Dans les terrains compris dans une ZDUC ou faisant l'objet d'une concession la gestion du foncier repose sur des bases coutumières . Le chef de village, généralement le chef de famille qui a fondé le village ou son descendant direct, distribue la terre et donne l'autorisation de bâtir. Toutefois, les décisions peuvent être contestées. Ainsi, « quand le village s'agrandit et surviennent des nuisances sonores ou des conflits pour savoir qui va s'approprier temporairement tel ou tel lopin de terre pour créer un abattis, c'est souvent le chef de village qui est sollicité et qui rend un avis - que les gens ne voudront d'ailleurs pas forcément suivre. Si le conflit n'est pas résolu de cette façon, un autre village est créé plus loin par la personne qui n'a pas envie de se soumettre à l'autorité du chef coutumier, d'où l'importance de disposer de zones suffisamment vastes pour répondre à cette pratique. » 113 ( * )
Dans le cas de terres cédées à une personne morale représentant les intérêts de la communauté, la division en lots et l'individualisation de la propriété ne sont pas à exclure. On peut citer le cas du village de Balaté, près de Saint-Laurent-du-Maroni, où des membres de la communauté, en désaccord avec l'association gestionnaire du foncier, demandent des parcelles individuelles privées. On sort dès lors des logiques coutumières pour rejoindre le droit commun, ce qui peut constituer une aspiration des jeunes générations.
b) Le système foncier de la Nouvelle-Calédonie depuis l'Accord de Nouméa
(1) Propriété privée, propriété publique et terres coutumières
Le système foncier contemporain de la Nouvelle-Calédonie repose sur la loi organique n° 99-209 du 19 mars 1999 qui donne notamment une traduction aux principes et aux orientations arrêtées dans l'Accord de Nouméa du 5 mai 1998.

=-=-=-=-=

CONSIGNE 1:
Répondez aux questions suivantes d'après le texte sur le foncier :
(a) Dans les terrains compris dans une ZDUC, qui distribue la terre et donne l'autorisation de bâtir ?
(b) Près de quelle ville se situe le village de Balaté ?
(c) Sur quelle loi repose le système foncier contemporain de la Nouvelle-Calédonie ?

DONNÉES BRUTES:

=-=-=-=-=

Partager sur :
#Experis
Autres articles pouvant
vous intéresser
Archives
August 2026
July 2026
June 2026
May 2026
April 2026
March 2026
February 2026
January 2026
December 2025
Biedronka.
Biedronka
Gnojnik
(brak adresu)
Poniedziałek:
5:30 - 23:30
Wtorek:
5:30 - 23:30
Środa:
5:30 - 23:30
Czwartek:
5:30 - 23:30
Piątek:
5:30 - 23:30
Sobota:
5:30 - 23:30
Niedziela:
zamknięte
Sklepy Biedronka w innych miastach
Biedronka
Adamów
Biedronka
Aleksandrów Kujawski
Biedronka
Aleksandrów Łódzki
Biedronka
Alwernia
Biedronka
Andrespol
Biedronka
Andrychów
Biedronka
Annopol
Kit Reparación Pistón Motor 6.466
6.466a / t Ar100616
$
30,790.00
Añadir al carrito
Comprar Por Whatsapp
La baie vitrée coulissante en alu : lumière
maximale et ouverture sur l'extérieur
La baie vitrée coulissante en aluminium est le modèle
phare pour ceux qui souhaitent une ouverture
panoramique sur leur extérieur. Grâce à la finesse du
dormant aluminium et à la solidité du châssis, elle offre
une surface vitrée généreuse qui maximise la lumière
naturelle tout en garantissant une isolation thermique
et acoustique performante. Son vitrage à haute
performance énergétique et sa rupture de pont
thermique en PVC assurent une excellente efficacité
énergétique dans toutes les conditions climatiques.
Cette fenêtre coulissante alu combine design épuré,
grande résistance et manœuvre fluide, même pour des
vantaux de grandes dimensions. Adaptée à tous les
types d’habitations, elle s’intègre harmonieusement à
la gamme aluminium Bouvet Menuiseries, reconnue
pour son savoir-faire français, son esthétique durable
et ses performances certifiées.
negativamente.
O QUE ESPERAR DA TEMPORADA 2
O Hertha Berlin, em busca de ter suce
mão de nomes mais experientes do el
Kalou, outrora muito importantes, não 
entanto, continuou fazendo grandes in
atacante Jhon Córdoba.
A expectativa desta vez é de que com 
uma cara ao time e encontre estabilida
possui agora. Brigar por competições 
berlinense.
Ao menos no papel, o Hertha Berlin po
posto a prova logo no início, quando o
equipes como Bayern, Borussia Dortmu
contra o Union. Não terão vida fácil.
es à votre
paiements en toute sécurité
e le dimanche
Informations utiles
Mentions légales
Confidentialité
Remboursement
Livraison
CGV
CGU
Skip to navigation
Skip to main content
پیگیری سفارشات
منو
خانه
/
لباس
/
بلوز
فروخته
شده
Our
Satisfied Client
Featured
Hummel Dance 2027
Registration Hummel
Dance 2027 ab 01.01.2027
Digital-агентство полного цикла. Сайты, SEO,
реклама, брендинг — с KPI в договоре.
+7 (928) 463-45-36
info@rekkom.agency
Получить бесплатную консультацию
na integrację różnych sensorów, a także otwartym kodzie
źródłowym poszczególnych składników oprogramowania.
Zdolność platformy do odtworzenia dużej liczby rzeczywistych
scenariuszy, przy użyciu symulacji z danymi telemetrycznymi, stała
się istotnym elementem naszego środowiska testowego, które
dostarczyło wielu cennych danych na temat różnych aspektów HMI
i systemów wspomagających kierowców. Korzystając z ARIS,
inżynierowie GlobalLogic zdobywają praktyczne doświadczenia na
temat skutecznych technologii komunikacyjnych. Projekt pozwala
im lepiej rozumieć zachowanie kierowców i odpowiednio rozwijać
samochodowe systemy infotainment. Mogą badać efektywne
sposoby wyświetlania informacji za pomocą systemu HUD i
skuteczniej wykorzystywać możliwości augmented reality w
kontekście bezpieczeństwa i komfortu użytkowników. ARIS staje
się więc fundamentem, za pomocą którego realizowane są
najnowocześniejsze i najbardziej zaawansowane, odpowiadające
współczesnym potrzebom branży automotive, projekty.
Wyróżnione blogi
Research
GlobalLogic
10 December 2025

=-=-=-=-=

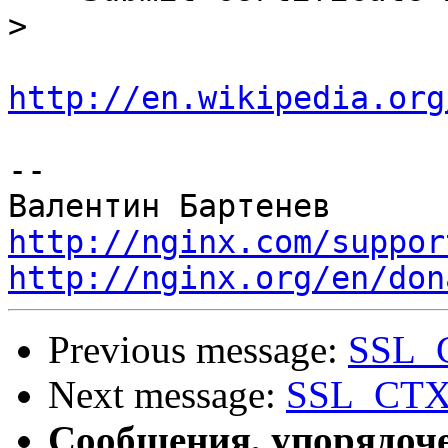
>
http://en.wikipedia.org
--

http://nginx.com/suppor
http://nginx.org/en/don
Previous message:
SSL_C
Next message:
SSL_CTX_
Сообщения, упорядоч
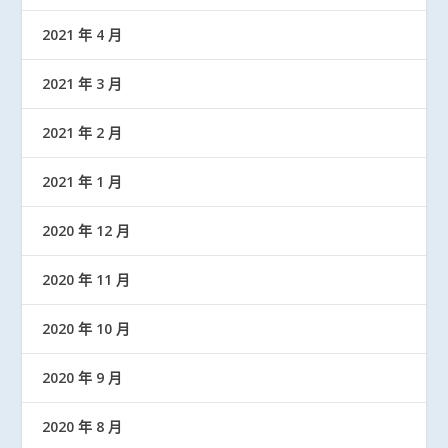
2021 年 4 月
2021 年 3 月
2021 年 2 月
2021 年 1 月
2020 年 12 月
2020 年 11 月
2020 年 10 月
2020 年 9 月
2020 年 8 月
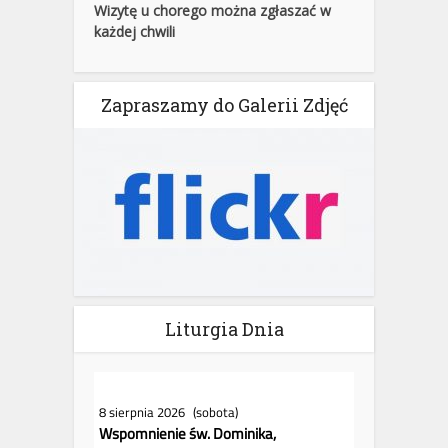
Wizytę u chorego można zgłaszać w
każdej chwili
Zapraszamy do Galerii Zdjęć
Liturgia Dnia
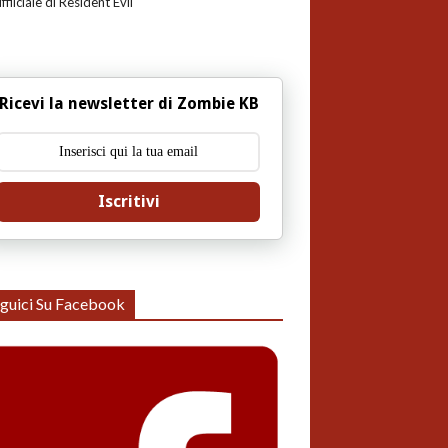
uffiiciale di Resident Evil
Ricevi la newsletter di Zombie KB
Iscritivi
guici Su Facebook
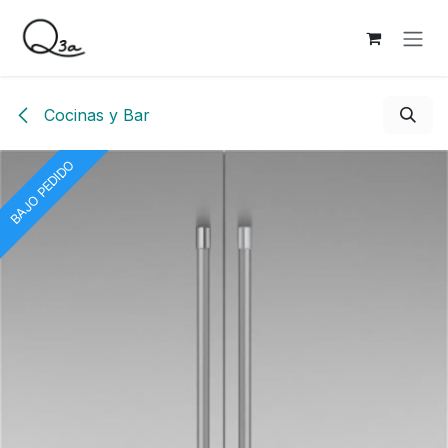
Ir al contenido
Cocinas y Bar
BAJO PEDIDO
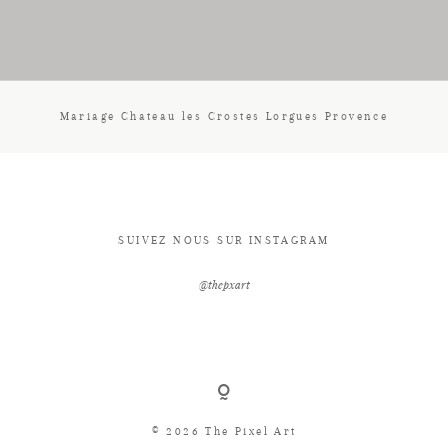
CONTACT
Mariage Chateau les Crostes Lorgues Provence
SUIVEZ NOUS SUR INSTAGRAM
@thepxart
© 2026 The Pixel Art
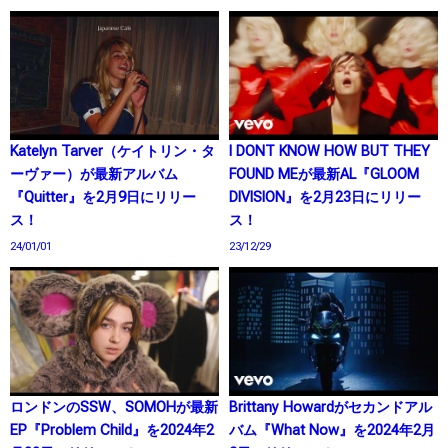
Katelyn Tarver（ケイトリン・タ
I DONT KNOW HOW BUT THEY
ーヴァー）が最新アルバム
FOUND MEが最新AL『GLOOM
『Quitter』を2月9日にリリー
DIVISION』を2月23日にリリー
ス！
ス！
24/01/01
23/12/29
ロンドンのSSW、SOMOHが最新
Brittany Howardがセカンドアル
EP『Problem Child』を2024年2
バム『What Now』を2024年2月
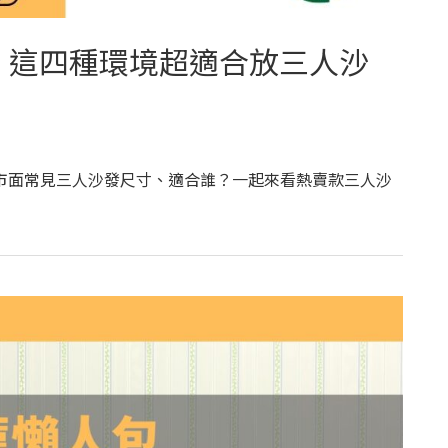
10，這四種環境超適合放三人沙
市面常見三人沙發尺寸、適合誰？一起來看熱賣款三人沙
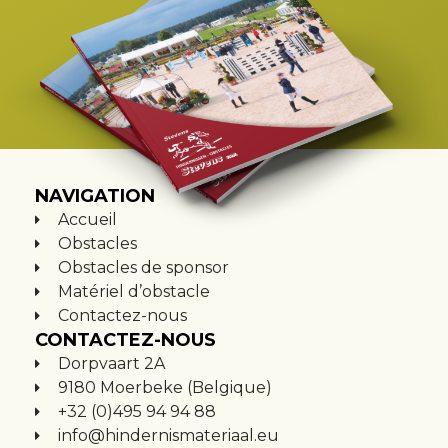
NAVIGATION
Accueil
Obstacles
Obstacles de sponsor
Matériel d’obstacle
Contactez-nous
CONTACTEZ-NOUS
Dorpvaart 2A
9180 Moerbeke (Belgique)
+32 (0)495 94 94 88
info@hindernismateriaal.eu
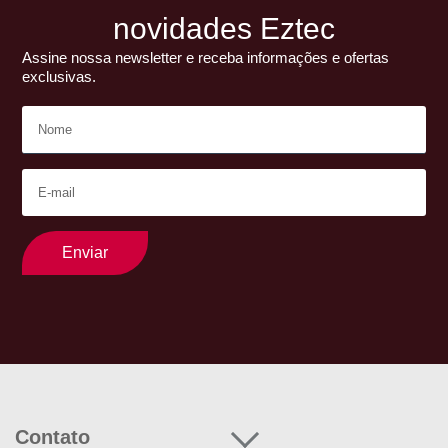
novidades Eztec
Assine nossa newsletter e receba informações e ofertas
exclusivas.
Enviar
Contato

=-=-=-=-=

CONSIGNE 2: Rassemblez toutes les lignes des enregistrements qui contiennent le mot « aluminium ».

CORRIGÉ 1:
(a) C'est le chef de village, généralement le chef de famille qui a fondé le village ou son descendant direct.
(b) Le village de Balaté se situe près de Saint-Laurent-du-Maroni.
(c) Il repose sur la loi organique n° 99-209 du 19 mars 1999.

CORRIGÉ 2:
La baie vitrée coulissante en aluminium est le modèle
dormant aluminium et à la solidité du châssis, elle offre
la gamme aluminium Bouvet Menuiseries, reconnue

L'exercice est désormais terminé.